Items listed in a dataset
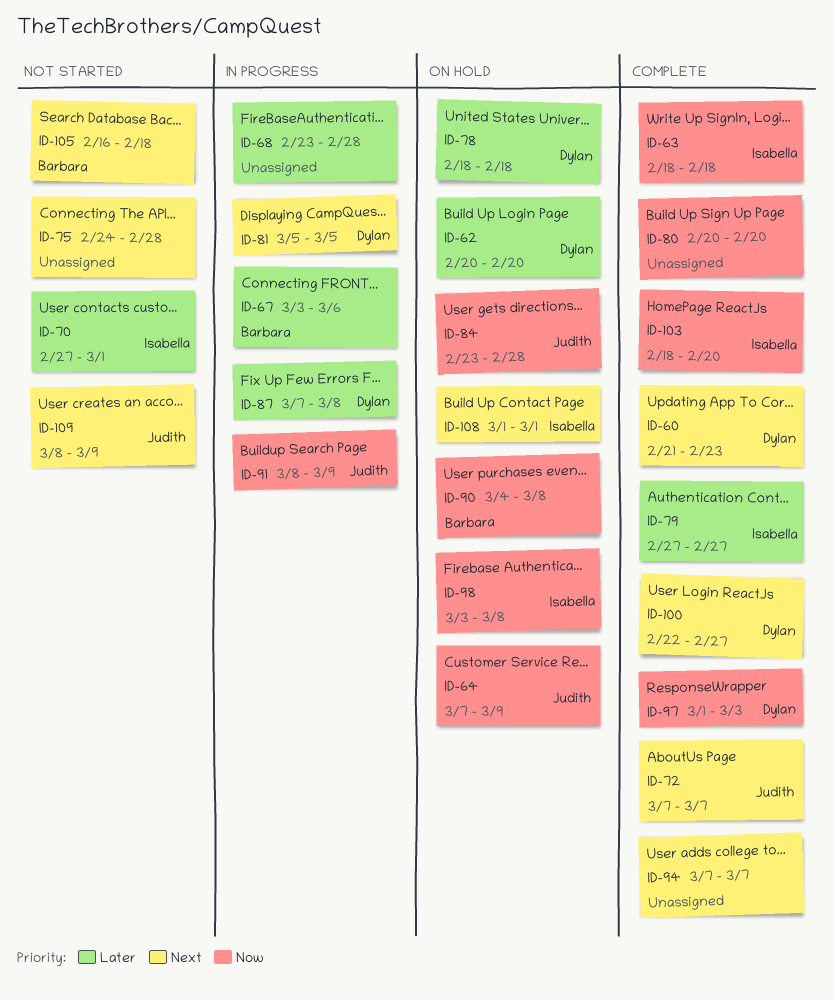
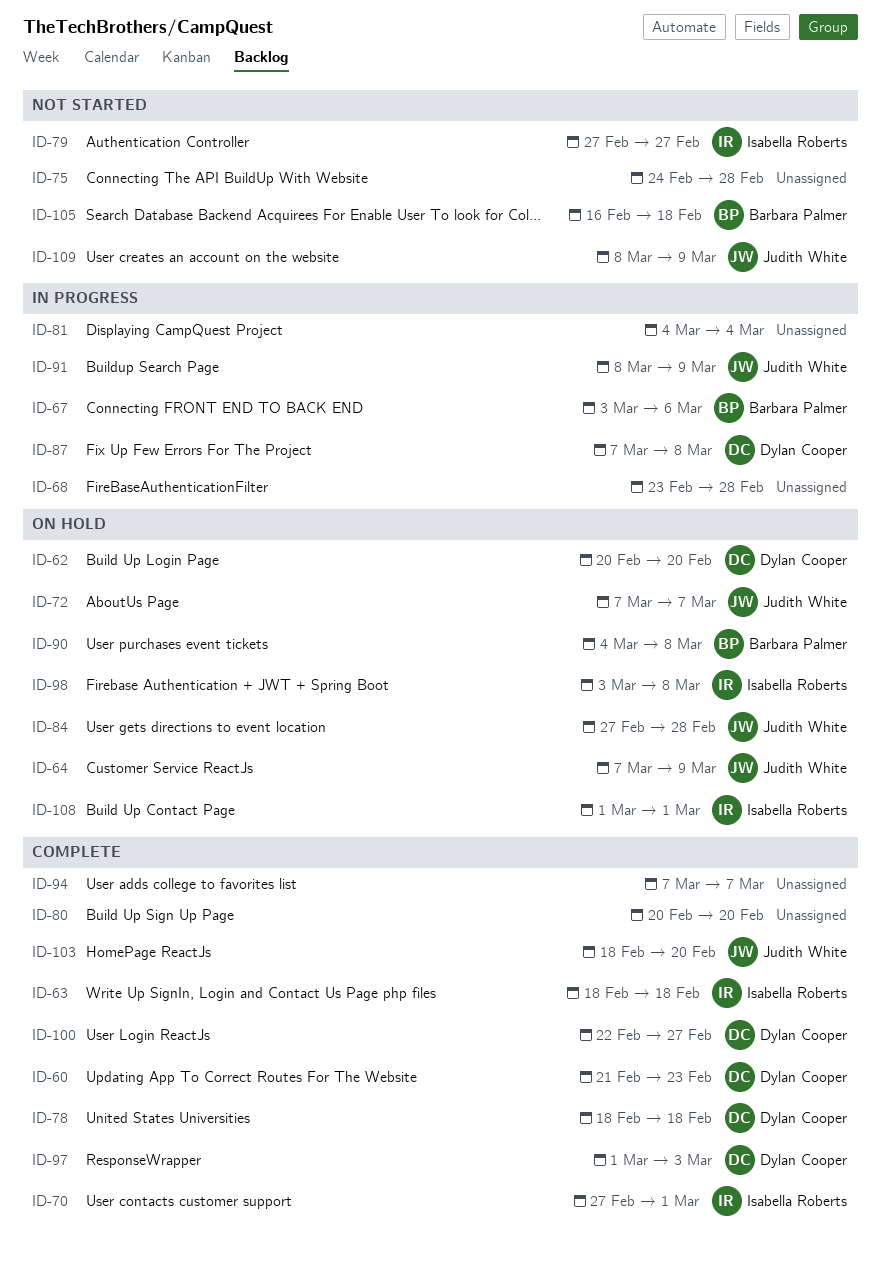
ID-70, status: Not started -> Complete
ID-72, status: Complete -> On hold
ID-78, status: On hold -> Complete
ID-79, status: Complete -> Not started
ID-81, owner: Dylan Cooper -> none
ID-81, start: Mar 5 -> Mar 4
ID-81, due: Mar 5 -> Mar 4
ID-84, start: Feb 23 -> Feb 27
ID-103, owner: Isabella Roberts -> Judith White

● **What to do**
Although the records contain pictures, the copy should hold only their text, reproduced exactly.

● **Response to the exercise**
ID-70, status: Not started -> Complete
ID-72, status: Complete -> On hold
ID-78, status: On hold -> Complete
ID-79, status: Complete -> Not started
ID-81, owner: Dylan Cooper -> none
ID-81, start: Mar 5 -> Mar 4
ID-81, due: Mar 5 -> Mar 4
ID-84, start: Feb 23 -> Feb 27
ID-103, owner: Isabella Roberts -> Judith White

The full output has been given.